The sum of an infinite geometric series is \( 13,5(r \neq 1) \) The sum of the same series, calculated from the third term is 1,5 . 4.2.1 Calculate \( r \) if \( r>0 \). 4.2.2 Hence, determine the first THREE terms of the series.

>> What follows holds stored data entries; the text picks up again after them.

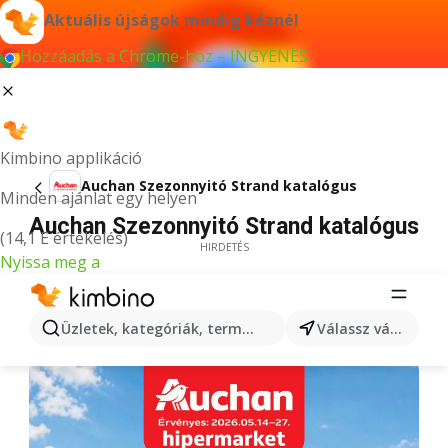
Aktuális újságok mindig kéznél
Hozzáadás a Chrome-hoz – INGYENES
Kimbino applikáció
Auchan Szezonnyitó Strand katalógus
Minden ajánlat egy helyen
Auchan Szezonnyitó Strand katalógus
(14,1 E értékelés)
HIRDETÉS
Nyissa meg a
Üzletek, kategóriák, termékek keresése...
Válassz várost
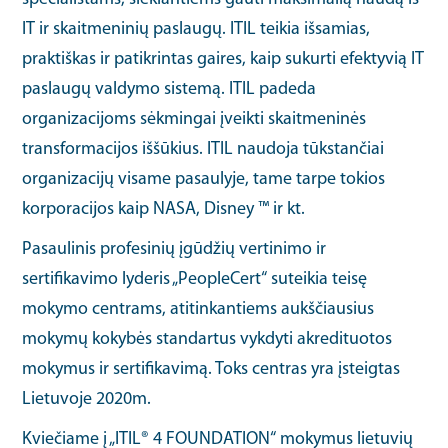
IT ir skaitmeninių paslaugų. ITIL teikia išsamias,
praktiškas ir patikrintas gaires, kaip sukurti efektyvią IT
paslaugų valdymo sistemą. ITIL padeda
organizacijoms sėkmingai įveikti skaitmeninės
transformacijos iššūkius. ITIL naudoja tūkstančiai
organizacijų visame pasaulyje, tame tarpe tokios
korporacijos kaip NASA, Disney ™ ir kt.
Pasaulinis profesinių įgūdžių vertinimo ir
sertifikavimo lyderis „PeopleCert“ suteikia teisę
mokymo centrams, atitinkantiems aukščiausius
mokymų kokybės standartus vykdyti akredituotos
mokymus ir sertifikavimą. Toks centras yra įsteigtas
Lietuvoje 2020m.
Kviečiame į „ITIL® 4 FOUNDATION“ mokymus lietuvių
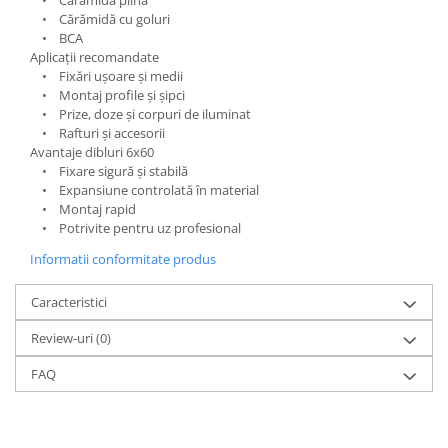
• Cărămidă cu goluri
• BCA
Aplicații recomandate
• Fixări ușoare și medii
• Montaj profile și șipci
• Prize, doze și corpuri de iluminat
• Rafturi și accesorii
Avantaje dibluri 6x60
• Fixare sigură și stabilă
• Expansiune controlată în material
• Montaj rapid
• Potrivite pentru uz profesional
Informatii conformitate produs
Caracteristici
Review-uri
(0)
FAQ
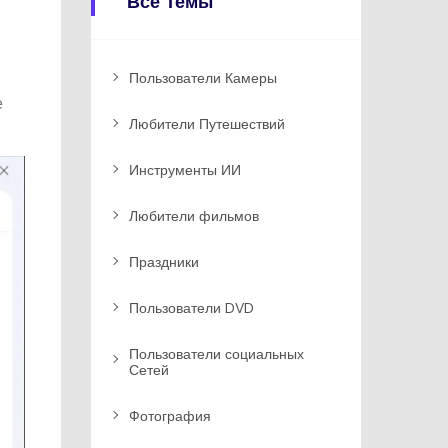
Все Темы
Пользователи Камеры
е
Любители Путешествий
Инструменты ИИ
Любители фильмов
Праздники
Пользователи DVD
Пользователи социальных
Сетей
Фотография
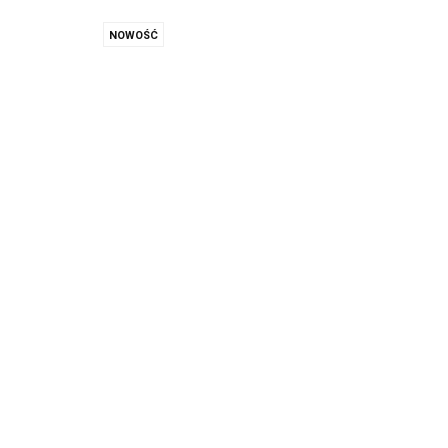
NOWOŚĆ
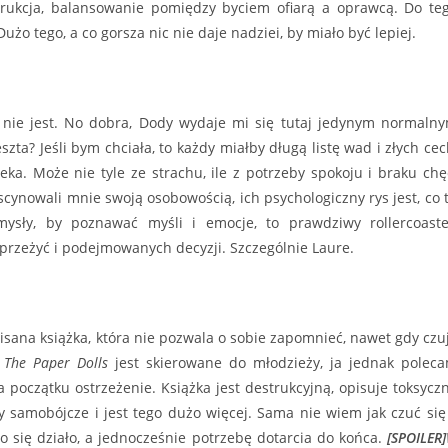
trukcja, balansowanie pomiędzy byciem ofiarą a oprawcą. Do te
użo tego, a co gorsza nic nie daje nadziei, by miało być lepiej.
 nie jest. No dobra, Dody wydaje mi się tutaj jedynym normaln
zta? Jeśli bym chciała, to każdy miałby długą listę wad i złych cec
eka. Może nie tyle ze strachu, ile z potrzeby spokoju i braku chę
cynowali mnie swoją osobowością, ich psychologiczny rys jest, co 
sły, by poznawać myśli i emocje, to prawdziwy rollercoaste
przeżyć i podejmowanych decyzji. Szczególnie Laure.
ana książka, która nie pozwala o sobie zapomnieć, nawet gdy czu
.
The Paper Dolls
jest skierowane do młodzieży, ja jednak polec
oczątku ostrzeżenie. Książka jest destrukcyjną, opisuje toksycz
y samobójcze i jest tego dużo więcej. Sama nie wiem jak czuć się
 się działo, a jednocześnie potrzebę dotarcia do końca.
[SPOILER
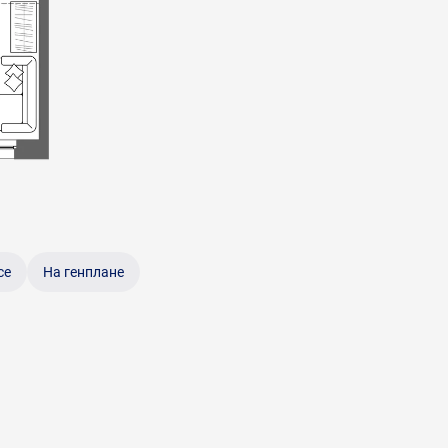
се
На генплане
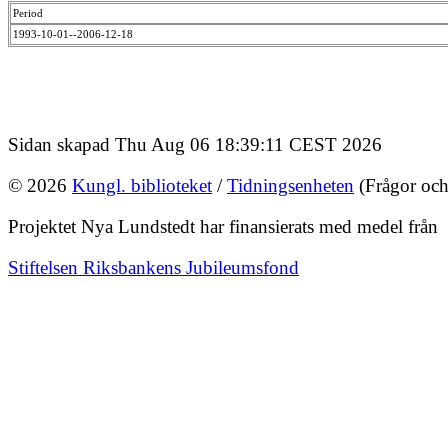
Period
1993-10-01--2006-12-18
Sidan skapad Thu Aug 06 18:39:11 CEST 2026
© 2026
Kungl. biblioteket
/
Tidningsenheten
(Frågor och
Projektet Nya Lundstedt har finansierats med medel från
Stiftelsen Riksbankens Jubileumsfond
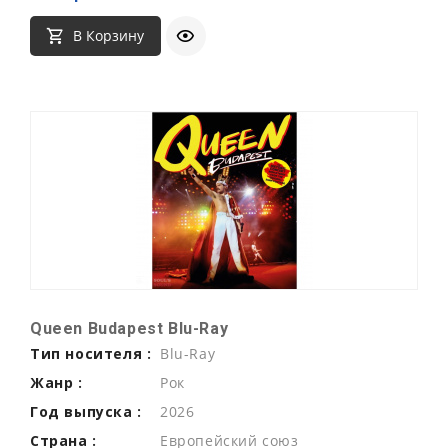
В Корзину
Queen Budapest Blu-Ray
Тип носителя :
Blu-Ray
Жанр :
Рок
Год выпуска :
2026
Страна :
Европейский союз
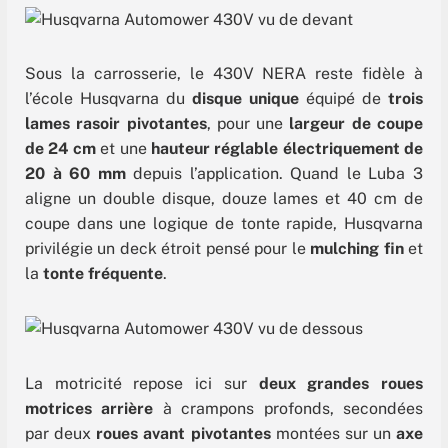
Sous la carrosserie, le 430V NERA reste fidèle à
l’école Husqvarna du
disque unique
équipé de
trois
lames rasoir pivotantes
, pour une
largeur de coupe
de 24 cm
et une
hauteur réglable électriquement de
20 à 60 mm
depuis l’application. Quand le Luba 3
aligne un double disque, douze lames et 40 cm de
coupe dans une logique de tonte rapide, Husqvarna
privilégie un deck étroit pensé pour le
mulching fin
et
la
tonte fréquente
.
La motricité repose ici sur
deux grandes roues
motrices arrière
à crampons profonds, secondées
par deux
roues avant pivotantes
montées sur un
axe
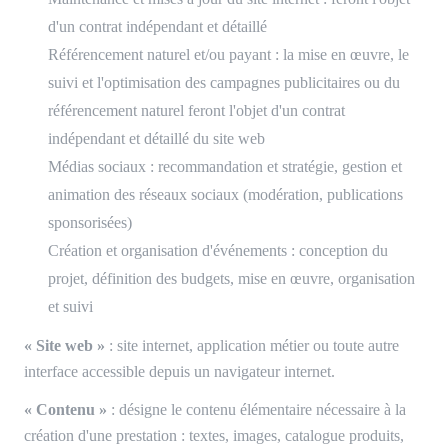
d'un contrat indépendant et détaillé
Référencement naturel et/ou payant : la mise en œuvre, le
suivi et l'optimisation des campagnes publicitaires ou du
référencement naturel feront l'objet d'un contrat
indépendant et détaillé du site web
Médias sociaux : recommandation et stratégie, gestion et
animation des réseaux sociaux (modération, publications
sponsorisées)
Création et organisation d'événements : conception du
projet, définition des budgets, mise en œuvre, organisation
et suivi
« Site web »
: site internet, application métier ou toute autre
interface accessible depuis un navigateur internet.
« Contenu »
: désigne le contenu élémentaire nécessaire à la
création d'une prestation : textes, images, catalogue produits,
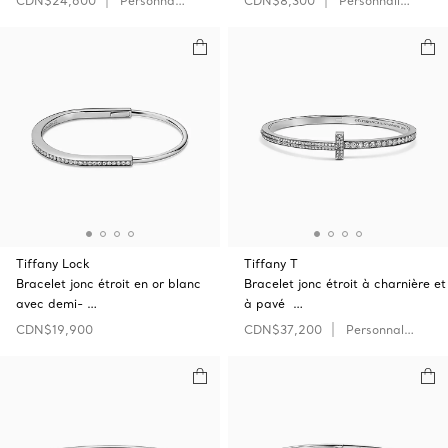
CDN$24,600
Personnaliser
CDN$8,300
Personnaliser
Tiffany Lock
Tiffany T
Bracelet jonc étroit en or blanc
Bracelet jonc étroit à charnière et
avec demi- …
à pavé …
CDN$19,900
CDN$37,200
Personnaliser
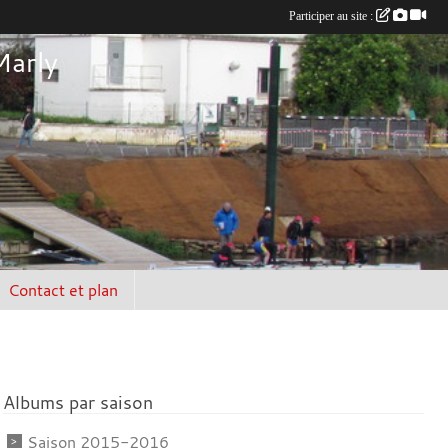
Participer au site :
Marly
Contact et plan
Albums par saison
Saison 2015-2016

1. We are given that the sum of the infinite geometric series is \[ S = \frac{a}{1-r} = 13.5, \] and the sum from the third term onward is \[ S' = \frac{a\,r^2}{1-r} = 1.5. \] 2. Divide the sum from the third term by the total sum: \[ \frac{S'}{S} = \frac{\frac{a\,r^2}{1-r}}{\frac{a}{1-r}} = r^2. \] Thus, we have \[ r^2 = \frac{1.5}{13.5} = \frac{1}{9}. \] 3. Since \( r > 0 \), we take the positive square root: \[ r = \frac{1}{3}. \] 4. Next, we determine the first term \( a \) from the sum formula: \[ 13.5 = \frac{a}{1 - \frac{1}{3}} = \frac{a}{\frac{2}{3}}. \] Solving for \( a \): \[ a = 13.5 \times \frac{2}{3} = 9. \] 5. Finally, the first three terms of the series are: - First term: \( a = 9 \), - Second term: \( ar = 9 \times \frac{1}{3} = 3 \), - Third term: \( ar^2 = 9 \times \left(\frac{1}{3}\right)^2 = 9 \times \frac{1}{9} = 1 \).